The 8th graders were really good at identifying unhealthy coping strategies, drawing from the book as well as personal experience. What was harder, however, was coming up with more positive strategies to engage in when things get tough. "We know what we're not supposed to do," commented one student. "We just don't know what to do instead." Before I get sidetracked on the lack of emotional education in our schools, I'll share the four main strategies we identified together.
1) Find your support. And talk. Maybe it's a longtime friend. Maybe it's an adult you trust. Identify the people around you who will listen. Teenagers are exploring and identifying the peer relationships they have all the time. The most supportive friends may have gone through a similar experience or suffered a similar loss. Adults may be able to pull from previous life experiences to help. Many teens (especially boys) at the beginning of treatment tell me, "What's the point? Talking about it won't solve anything." Many of the situations in which people experience difficult emotions involve an element of hopelessness, that the situation is beyond anyone's control. While talking may not solve the problem, the act of supportive listening and emotional expression can be extremely helpful.

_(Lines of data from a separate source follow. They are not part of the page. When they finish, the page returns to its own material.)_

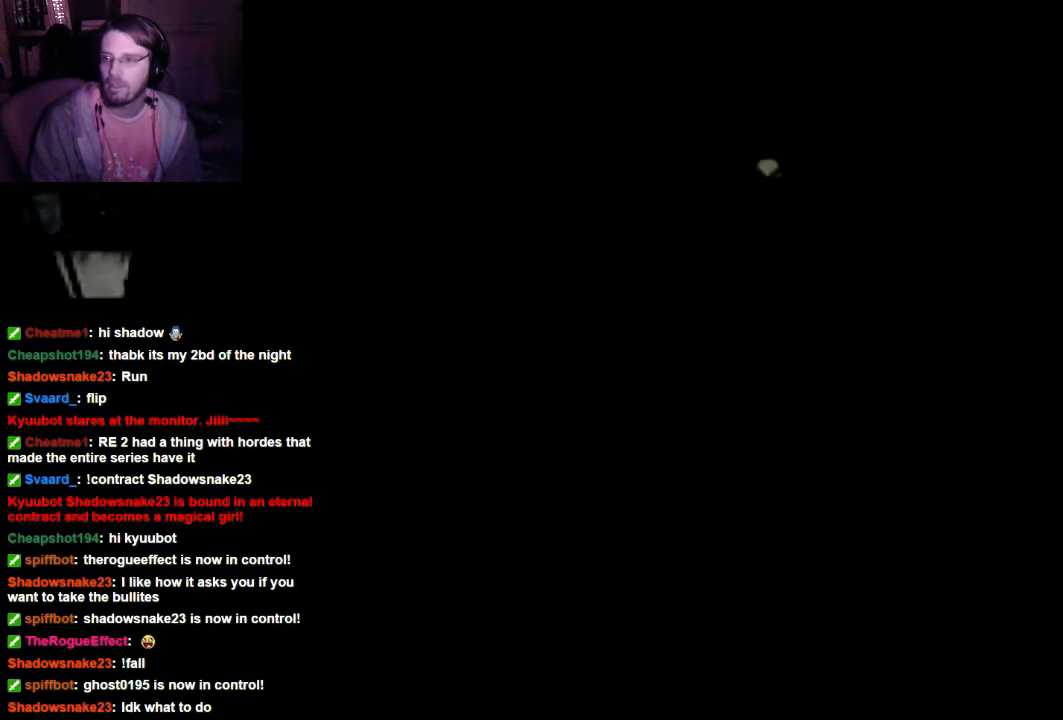
Gameplay with a controller (Xbox layout); each line is a JSON object with the inputs held at the frame after it. "events" lists button and stick changes between this image and that frame as [ms after this image, input, new state], when the widget could be followed in between. Not read: L3 R3.
{"buttons": [], "left_stick": "center", "right_stick": "center", "events": []}
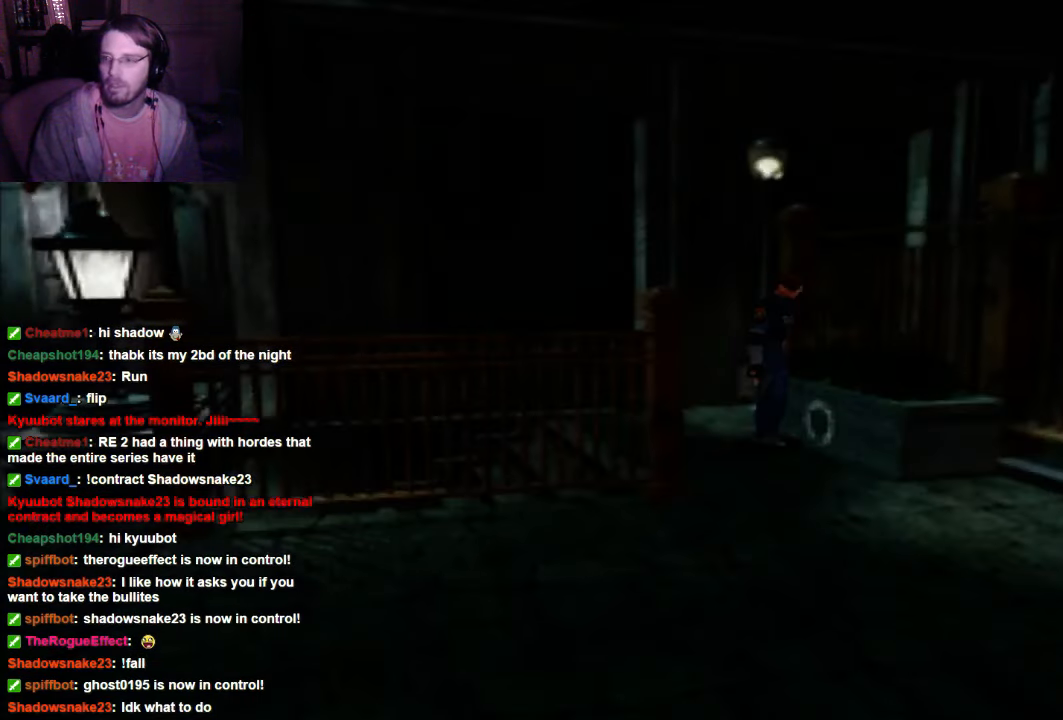
{"buttons": ["DPAD_UP"], "left_stick": "center", "right_stick": "center"}
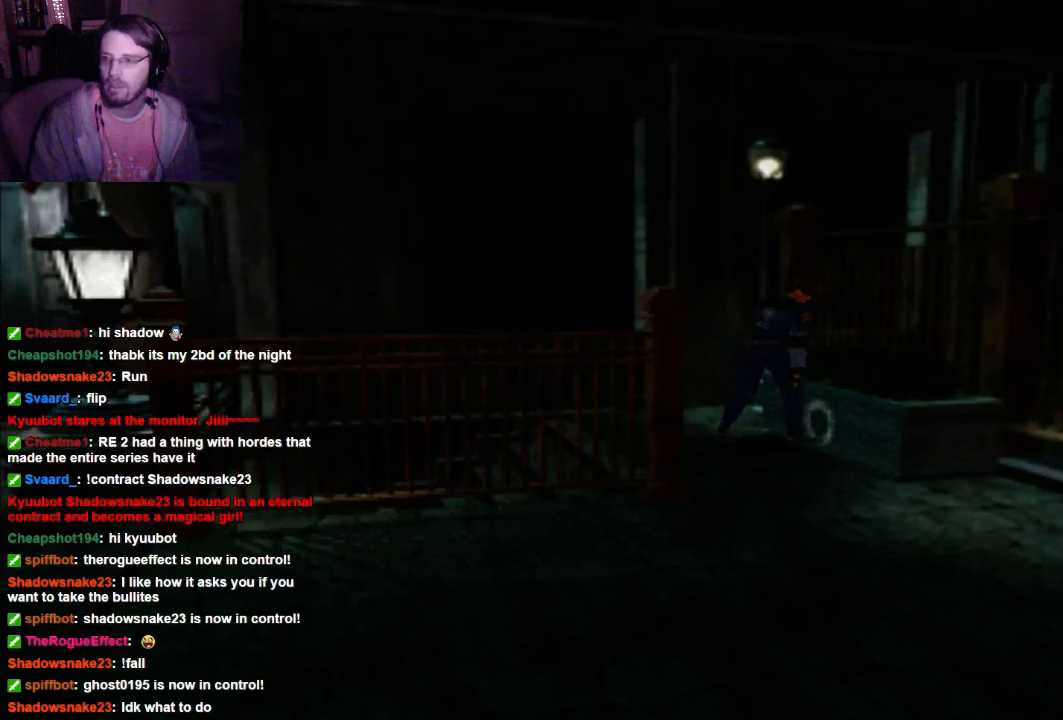
{"buttons": ["X", "DPAD_UP"], "left_stick": "center", "right_stick": "center", "events": [[367, "X", "down"]]}
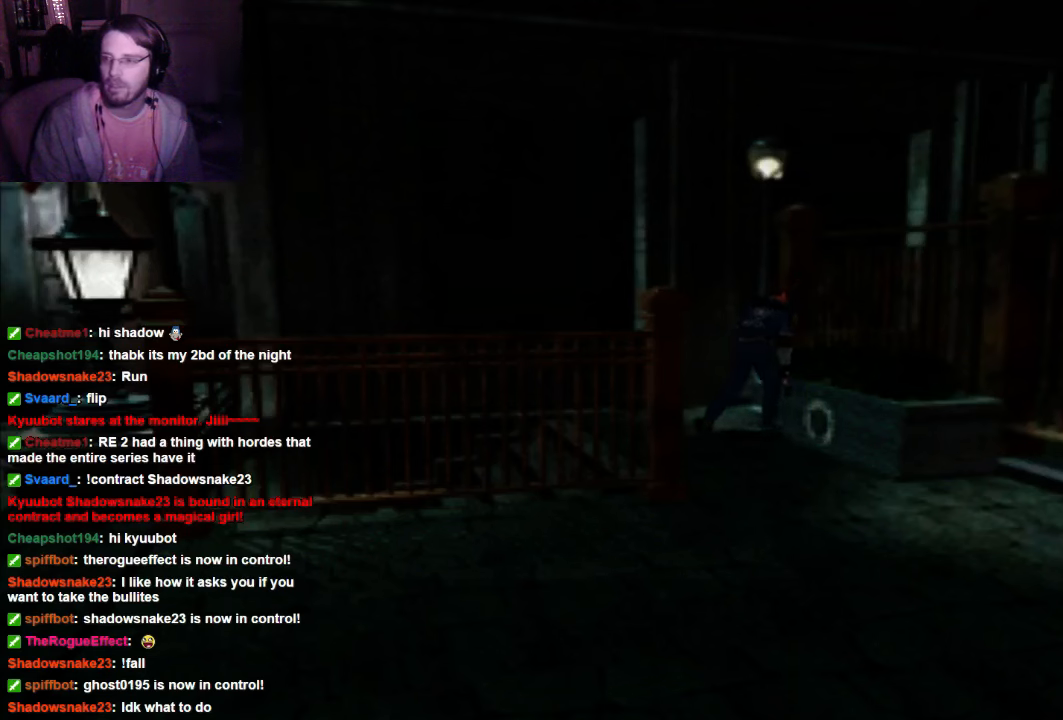
{"buttons": ["X", "DPAD_UP"], "left_stick": "center", "right_stick": "center", "events": []}
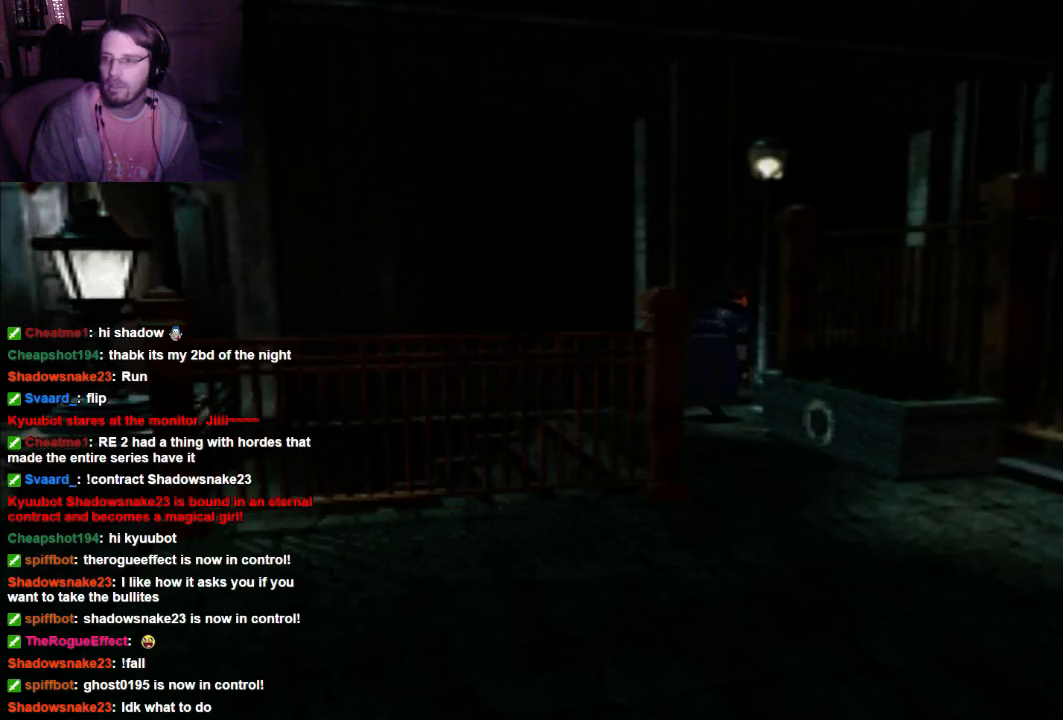
{"buttons": ["X", "DPAD_UP"], "left_stick": "center", "right_stick": "center", "events": []}
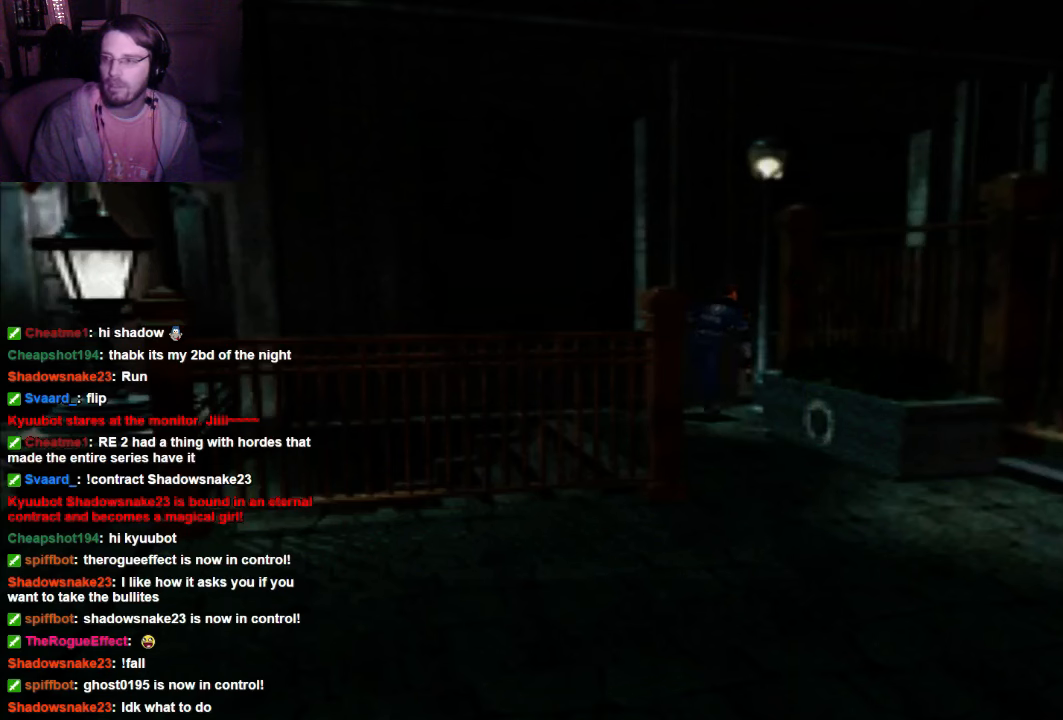
{"buttons": ["X", "DPAD_UP", "DPAD_RIGHT"], "left_stick": "center", "right_stick": "center", "events": [[467, "DPAD_RIGHT", "down"]]}
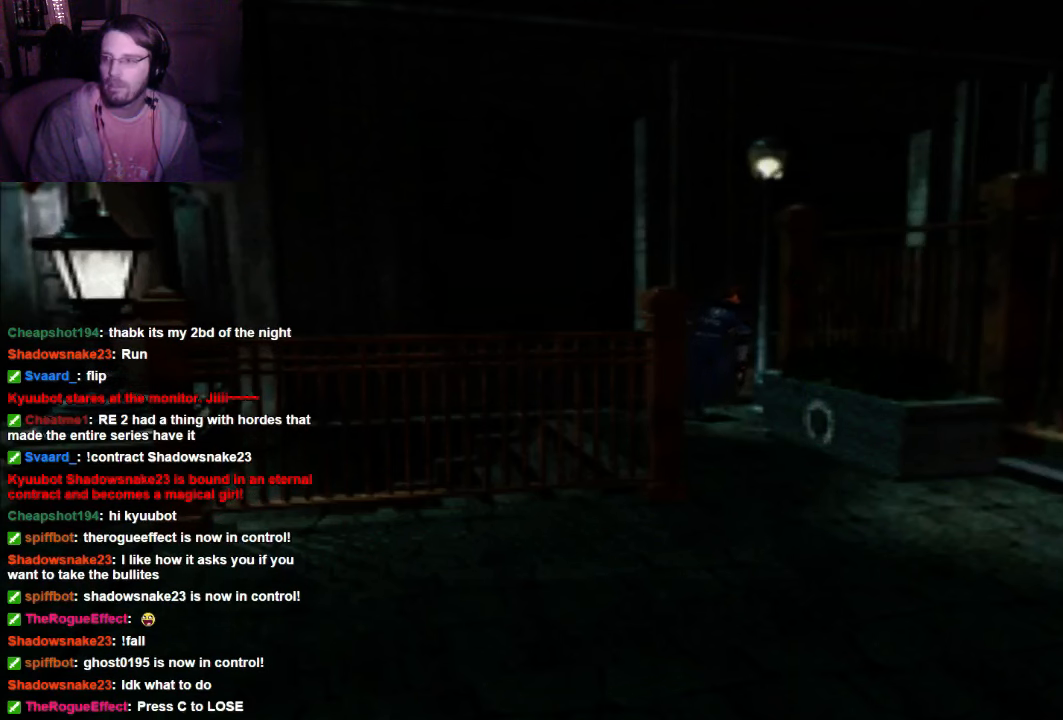
{"buttons": ["X", "DPAD_UP", "DPAD_RIGHT"], "left_stick": "center", "right_stick": "center", "events": []}
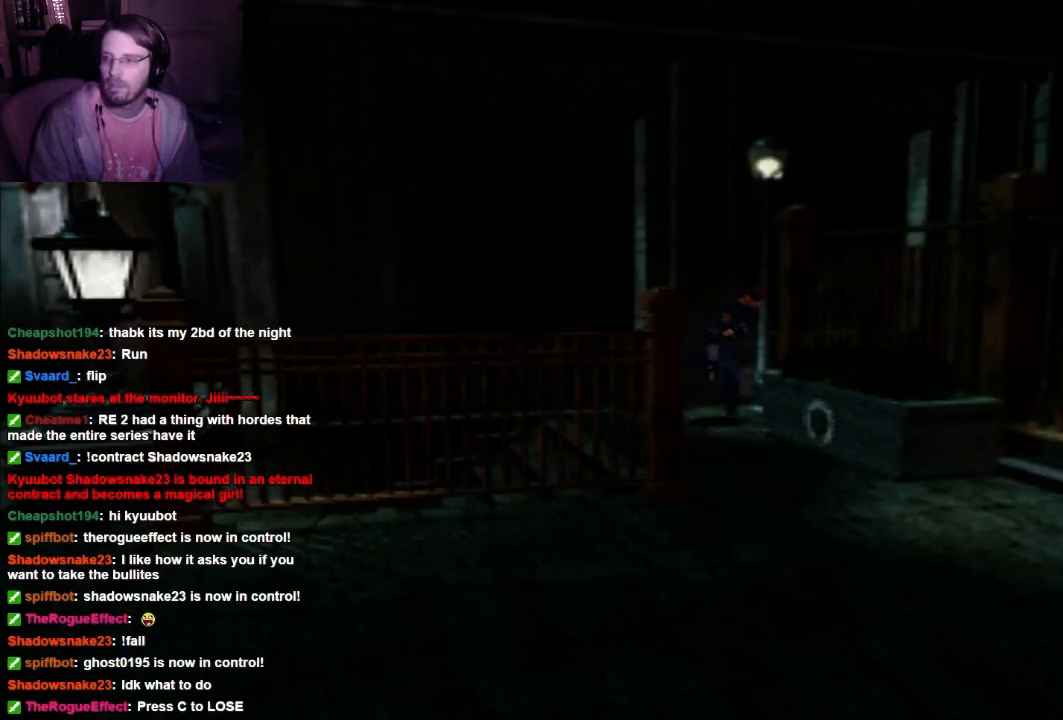
{"buttons": ["A", "DPAD_UP"], "left_stick": "center", "right_stick": "center", "events": [[34, "DPAD_RIGHT", "up"], [100, "X", "up"], [234, "A", "down"], [367, "A", "up"], [467, "A", "down"]]}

2) Work your memories. When dealing with loss, take solace in your memories. While the people in our lives may leave suddenly, our memories of them belong to us forever. Sharing memories with others experiencing the same loss can be particularly helpful. People naturally gravitate towards each other after shared trauma or loss. Use this opportunity to share what you remember.
3) Find some positive. No matter how small, finding positive thoughts is helpful in buffering difficult emotions and coping with difficult feelings. "I'll just get through today," or "I can try again tomorrow," can help bring perspective and rationale to a chaotic situation brought on by tragedy or trauma.
4) Take time to escape. Isn't this supposed to be in the unhealthy column? True, when people get stuck using escape to isolate or as their only strategy. But in moderation, escape can provide a welcome and healthy break from dealing with difficult emotions. This is why many people seek to return to their usual routine after a traumatic event or loss. It's OK to think of other things for a while. It's OK to give yourself a break.
Why don't teens gravitate towards these behaviors? Unhealthy behaviors like avoidance and numbing work quickly, satisfying their impulsive side. Also, just like the kids I talked to last week, they simply aren't taught a more positive alternative. Modeling some of these strategies may give your teen the example they need to deal with the stressors in their lives in a healthy way. Talk explicitly about these strategies and help your teen to develop a healthy repertoire of how to cope when life seems out of control.